A small update, we've got a third guest star for the show.

Class 2 & Overall NABBA UK champion Andy James!!

Looking awesome and still 8 weeks to go!!


----------



## happy haggis (Mar 5, 2005)

i be there too doing a test paper.( hopefully)


----------



## Neil R (Oct 29, 2006)

Poor paul...how will his ass survive


----------



## Neil R (Oct 29, 2006)

Well, just under 5 weeks to go.

Anyone thinking of competing??

Bodyworks?? You & Rach gonna be hitting the stage??


----------



## bodyworks (Oct 17, 2007)

nope. not this time. got 3 guys and 1 laydee doing the show, and a gym full of people turning up to watch em.

looking forward to it. Always a good show.


----------



## Neil R (Oct 29, 2006)

Shame you're not competing but ...

See ya their any road up!!


----------



## Neil R (Oct 29, 2006)

Seems like a fair few people are going to watch this, which is really good, but not hearing much about competitors!

I think, so far, theirs only 1 Class 4, no class 3, possibly 1 Class 2 & possibly 2 Class 1's

A few novice/first timers but about 5 or 6 in the womens class.

So come on guys, don't be shy whos competing, or know of someone who's competing??
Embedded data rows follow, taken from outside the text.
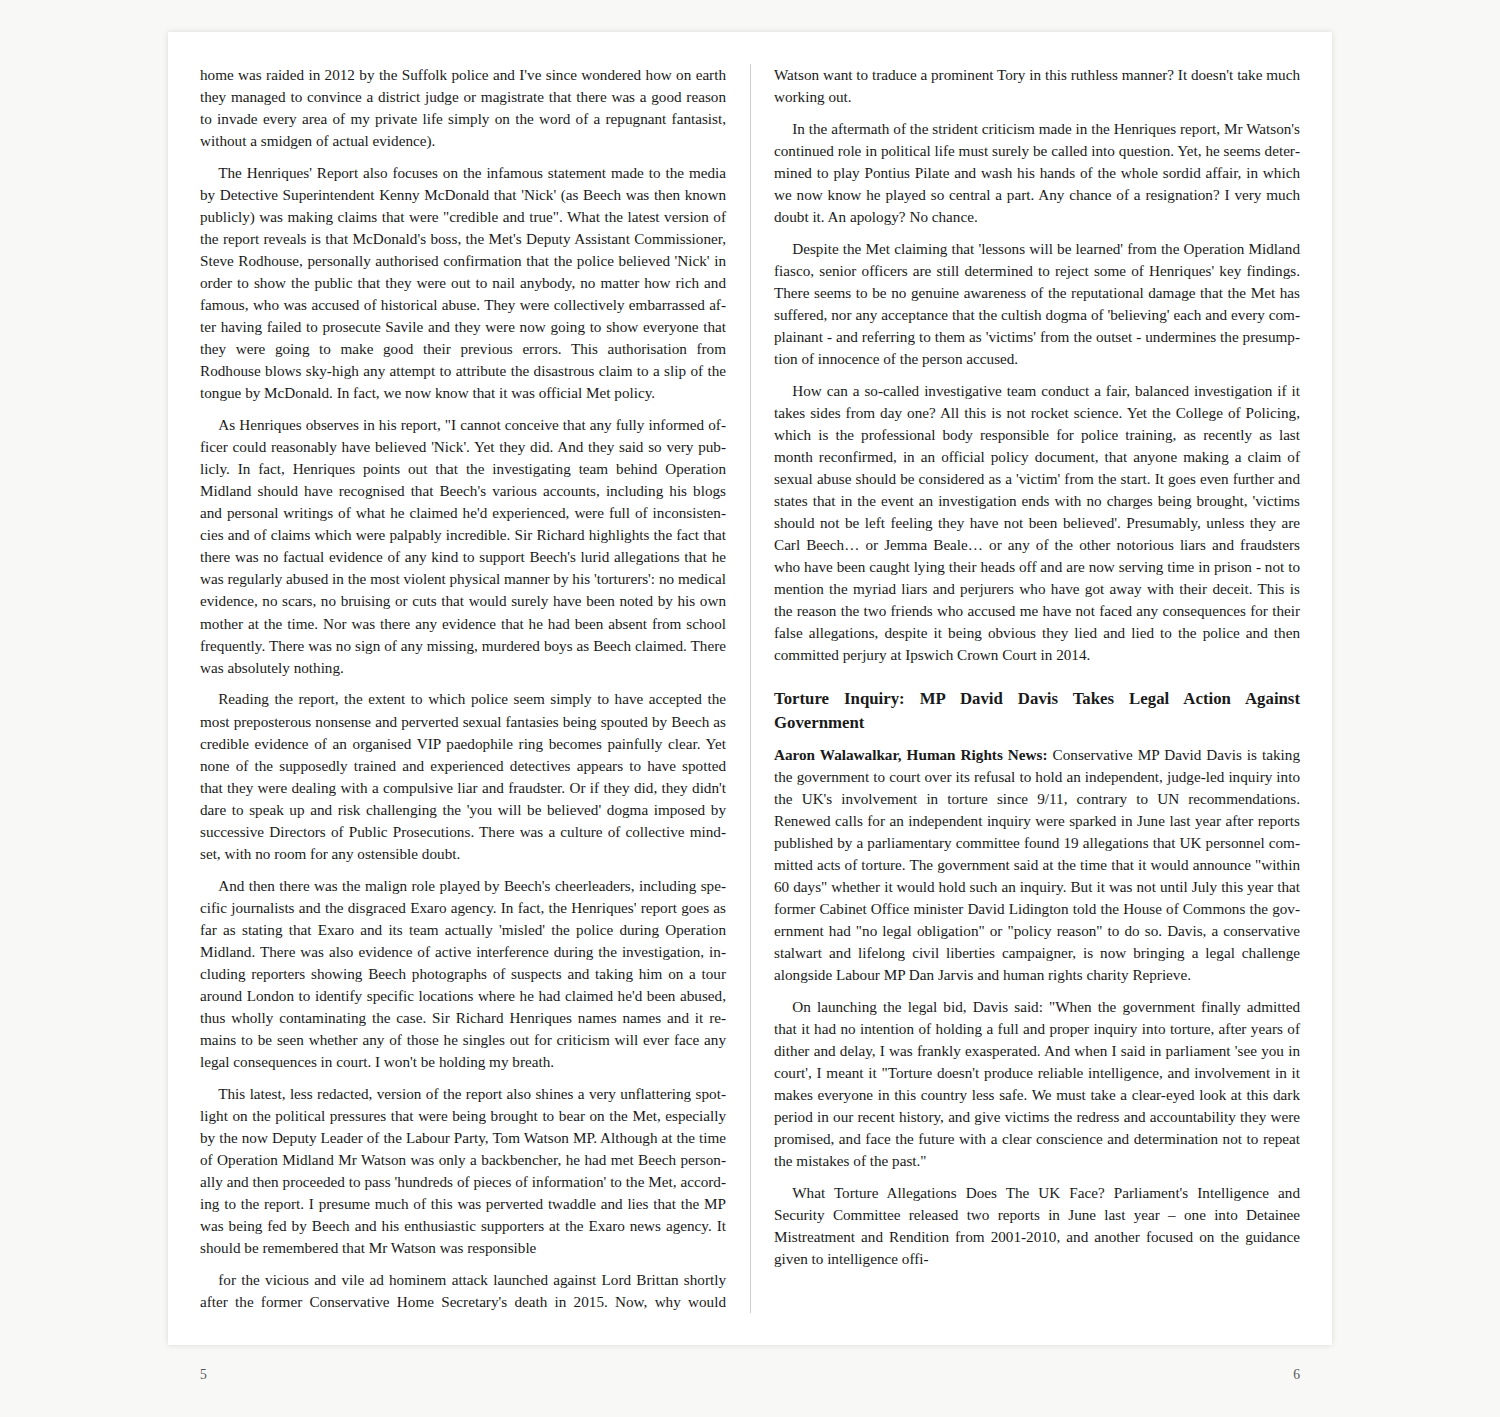home was raided in 2012 by the Suffolk police and I've since wondered how on earth they managed to convince a district judge or magistrate that there was a good reason to invade every area of my private life simply on the word of a repugnant fantasist, without a smidgen of actual evidence).
The Henriques' Report also focuses on the infamous statement made to the media by Detective Superintendent Kenny McDonald that 'Nick' (as Beech was then known publicly) was making claims that were "credible and true". What the latest version of the report reveals is that McDonald's boss, the Met's Deputy Assistant Commissioner, Steve Rodhouse, personally authorised confirmation that the police believed 'Nick' in order to show the public that they were out to nail anybody, no matter how rich and famous, who was accused of historical abuse. They were collectively embarrassed after having failed to prosecute Savile and they were now going to show everyone that they were going to make good their previous errors. This authorisation from Rodhouse blows sky-high any attempt to attribute the disastrous claim to a slip of the tongue by McDonald. In fact, we now know that it was official Met policy.
As Henriques observes in his report, "I cannot conceive that any fully informed officer could reasonably have believed 'Nick'. Yet they did. And they said so very publicly. In fact, Henriques points out that the investigating team behind Operation Midland should have recognised that Beech's various accounts, including his blogs and personal writings of what he claimed he'd experienced, were full of inconsistencies and of claims which were palpably incredible. Sir Richard highlights the fact that there was no factual evidence of any kind to support Beech's lurid allegations that he was regularly abused in the most violent physical manner by his 'torturers': no medical evidence, no scars, no bruising or cuts that would surely have been noted by his own mother at the time. Nor was there any evidence that he had been absent from school frequently. There was no sign of any missing, murdered boys as Beech claimed. There was absolutely nothing.
Reading the report, the extent to which police seem simply to have accepted the most preposterous nonsense and perverted sexual fantasies being spouted by Beech as credible evidence of an organised VIP paedophile ring becomes painfully clear. Yet none of the supposedly trained and experienced detectives appears to have spotted that they were dealing with a compulsive liar and fraudster. Or if they did, they didn't dare to speak up and risk challenging the 'you will be believed' dogma imposed by successive Directors of Public Prosecutions. There was a culture of collective mindset, with no room for any ostensible doubt.
And then there was the malign role played by Beech's cheerleaders, including specific journalists and the disgraced Exaro agency. In fact, the Henriques' report goes as far as stating that Exaro and its team actually 'misled' the police during Operation Midland. There was also evidence of active interference during the investigation, including reporters showing Beech photographs of suspects and taking him on a tour around London to identify specific locations where he had claimed he'd been abused, thus wholly contaminating the case. Sir Richard Henriques names names and it remains to be seen whether any of those he singles out for criticism will ever face any legal consequences in court. I won't be holding my breath.
This latest, less redacted, version of the report also shines a very unflattering spotlight on the political pressures that were being brought to bear on the Met, especially by the now Deputy Leader of the Labour Party, Tom Watson MP. Although at the time of Operation Midland Mr Watson was only a backbencher, he had met Beech personally and then proceeded to pass 'hundreds of pieces of information' to the Met, according to the report. I presume much of this was perverted twaddle and lies that the MP was being fed by Beech and his enthusiastic supporters at the Exaro news agency. It should be remembered that Mr Watson was responsible
for the vicious and vile ad hominem attack launched against Lord Brittan shortly after the former Conservative Home Secretary's death in 2015. Now, why would Watson want to traduce a prominent Tory in this ruthless manner? It doesn't take much working out.
In the aftermath of the strident criticism made in the Henriques report, Mr Watson's continued role in political life must surely be called into question. Yet, he seems determined to play Pontius Pilate and wash his hands of the whole sordid affair, in which we now know he played so central a part. Any chance of a resignation? I very much doubt it. An apology? No chance.
Despite the Met claiming that 'lessons will be learned' from the Operation Midland fiasco, senior officers are still determined to reject some of Henriques' key findings. There seems to be no genuine awareness of the reputational damage that the Met has suffered, nor any acceptance that the cultish dogma of 'believing' each and every complainant - and referring to them as 'victims' from the outset - undermines the presumption of innocence of the person accused.
How can a so-called investigative team conduct a fair, balanced investigation if it takes sides from day one? All this is not rocket science. Yet the College of Policing, which is the professional body responsible for police training, as recently as last month reconfirmed, in an official policy document, that anyone making a claim of sexual abuse should be considered as a 'victim' from the start. It goes even further and states that in the event an investigation ends with no charges being brought, 'victims should not be left feeling they have not been believed'. Presumably, unless they are Carl Beech… or Jemma Beale… or any of the other notorious liars and fraudsters who have been caught lying their heads off and are now serving time in prison - not to mention the myriad liars and perjurers who have got away with their deceit. This is the reason the two friends who accused me have not faced any consequences for their false allegations, despite it being obvious they lied and lied to the police and then committed perjury at Ipswich Crown Court in 2014.
Torture Inquiry: MP David Davis Takes Legal Action Against Government
Aaron Walawalkar, Human Rights News: Conservative MP David Davis is taking the government to court over its refusal to hold an independent, judge-led inquiry into the UK's involvement in torture since 9/11, contrary to UN recommendations. Renewed calls for an independent inquiry were sparked in June last year after reports published by a parliamentary committee found 19 allegations that UK personnel committed acts of torture. The government said at the time that it would announce "within 60 days" whether it would hold such an inquiry. But it was not until July this year that former Cabinet Office minister David Lidington told the House of Commons the government had "no legal obligation" or "policy reason" to do so. Davis, a conservative stalwart and lifelong civil liberties campaigner, is now bringing a legal challenge alongside Labour MP Dan Jarvis and human rights charity Reprieve.
On launching the legal bid, Davis said: "When the government finally admitted that it had no intention of holding a full and proper inquiry into torture, after years of dither and delay, I was frankly exasperated. And when I said in parliament 'see you in court', I meant it "Torture doesn't produce reliable intelligence, and involvement in it makes everyone in this country less safe. We must take a clear-eyed look at this dark period in our recent history, and give victims the redress and accountability they were promised, and face the future with a clear conscience and determination not to repeat the mistakes of the past."
What Torture Allegations Does The UK Face? Parliament's Intelligence and Security Committee released two reports in June last year – one into Detainee Mistreatment and Rendition from 2001-2010, and another focused on the guidance given to intelligence offi-
5 6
Can't have a show without competitors!! LOL


----------



## bodyworks (Oct 17, 2007)

calm down dear. i can name about ten guys i know who are doing the show in various classes. my money's on the class 2 fella.


----------



## Neil R (Oct 29, 2006)

Great stuff!!

Class 2 you say? Anyone I know??


----------



## bodyworks (Oct 17, 2007)

yep. i'm backing him for the solely unbiased reason, he's a friend. he is looking good though.


----------



## Neil R (Oct 29, 2006)

Would it be Craig by any chance??


----------



## bodyworks (Oct 17, 2007)

no paul mason. last years novice class british champion, stepping into the misters. much improved from last year too. craig will hopefully be back in the not too distant future, with his lines it's a crime he doesn't compete more often. is mr Rushton gunna be up on stage in the BIG misters class though ?


----------



## Neil R (Oct 29, 2006)

Bodyworks said:


> .... is mr Rushton gunna be up on stage in the BIG misters class though ?
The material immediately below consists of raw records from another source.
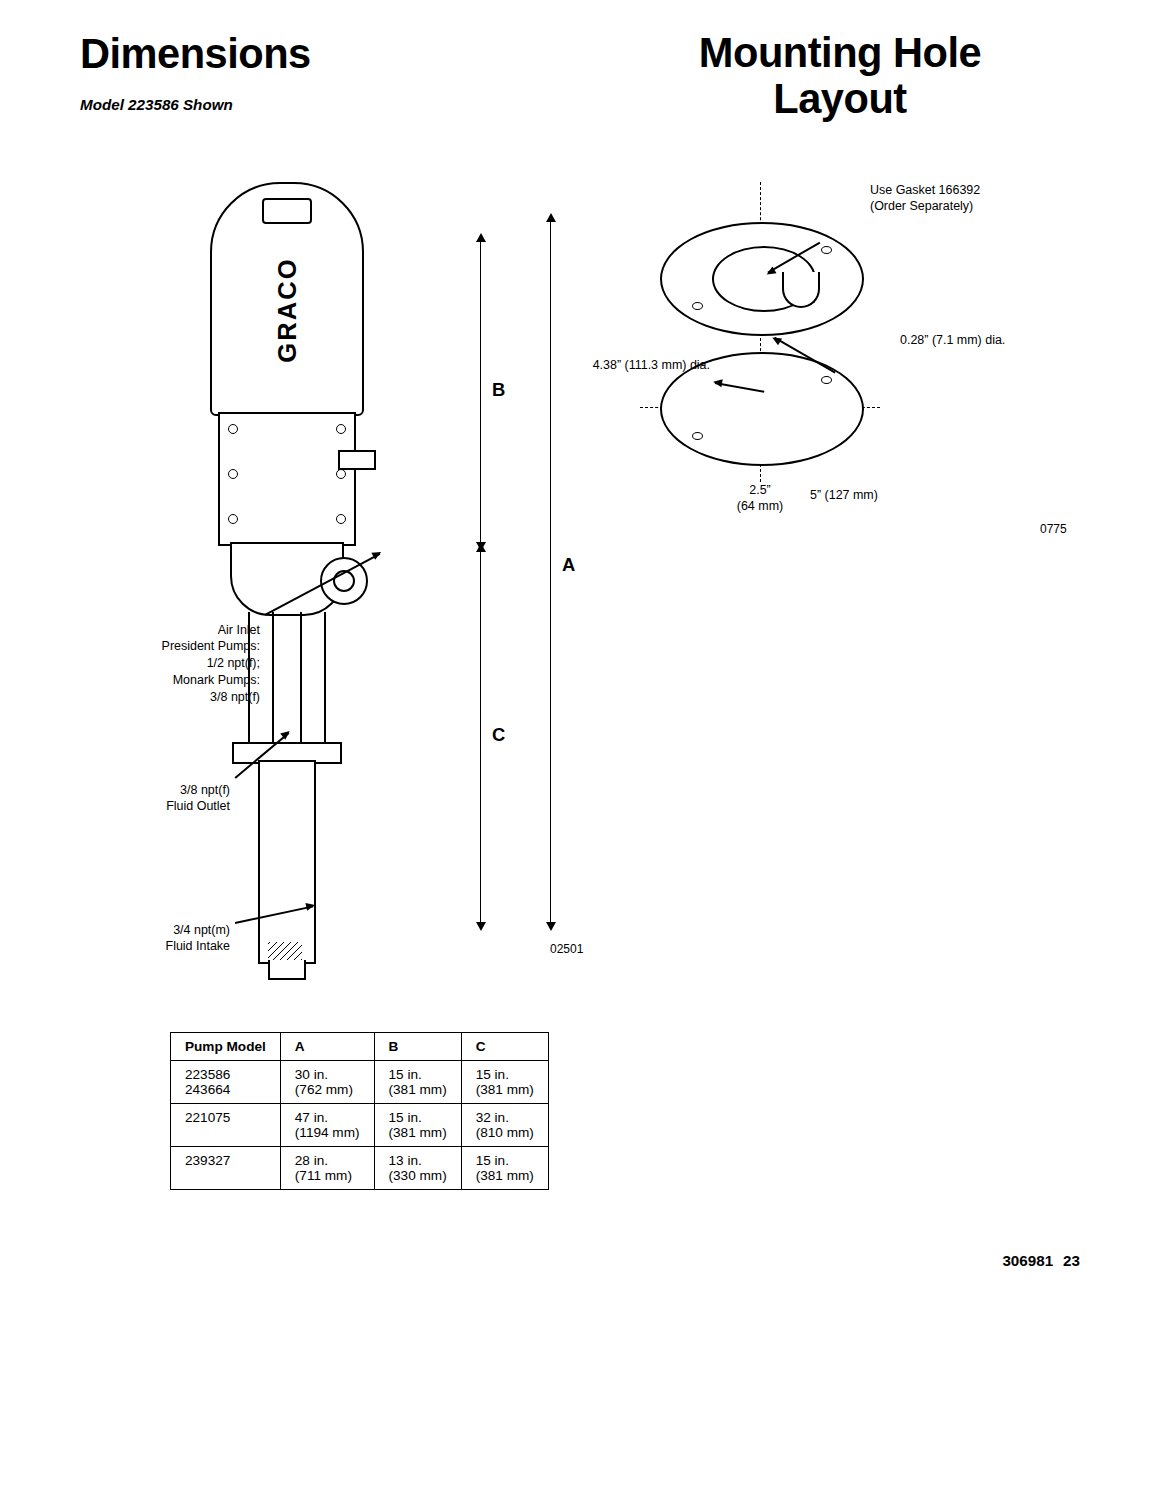Dimensions
Model 223586 Shown
Mounting Hole
Layout
GRACO
A
B
C
Air Inlet
President Pumps:
1/2 npt(f);
Monark Pumps:
3/8 npt(f)
3/8 npt(f)
Fluid Outlet
3/4 npt(m)
Fluid Intake
02501
Use Gasket 166392
(Order Separately)
0.28” (7.1 mm) dia.
4.38” (111.3 mm) dia.
2.5”
(64 mm)
5” (127 mm)
0775
| Pump Model | A | B | C |
| --- | --- | --- | --- |
| 223586 243664 | 30 in. (762 mm) | 15 in. (381 mm) | 15 in. (381 mm) |
| 221075 | 47 in. (1194 mm) | 15 in. (381 mm) | 32 in. (810 mm) |
| 239327 | 28 in. (711 mm) | 13 in. (330 mm) | 15 in. (381 mm) |
30698123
i have heard a wisper that he's contemplating it, but he can't get the last bit of fat from his lard-arse so he might not!!!


----------



## Neil R (Oct 29, 2006)

He's also turned into an anorexic pencil-neck, apparently he's down to a miniscule, carb depeleted 16st 10! :jaw:


----------



## Guest (May 15, 2008)

i been helping a young lady perpare for the toned class 1st time on stage, hopefully she can impress. her fella is alos doing the 1st timers he is one to watch out for.

and from young to old we have a guy doing the over 50's and big bad paul mason in the class 2's im more excited for them than i am when i compete

xx


----------



## Neil R (Oct 29, 2006)

Yeah, its gonna be a great show (as always!!  )

I'm glad I've got today off work to rest up coz I'm gonna be a busy bugga!1

I'm on Front door/Security & Stage Manager duties...as well as competing!!!

good Job i'm class 1 and will be last on. hopefuly I'll get a bit of time to at least put some tan on before I kick my own arse for not being ready in time!! LMAO


----------



## LeeB (Oct 5, 2011)

good luck for the show neil!


----------



## Rianabol1466867922 (Feb 25, 2005)

Good Luck Neil

I wish u all the best

R


----------



## Pikey1466867920 (Apr 24, 2004)

Good luck Neil - I'll see you tomorrow.


----------



## Neil R (Oct 29, 2006)

Cheers guys!

I started dieting for a bit of fun...a different challenge...and I thought sod it, I'm enjoying training, enjoying dieting why not compete and enjoy that too!! So thats what i'm doing!


----------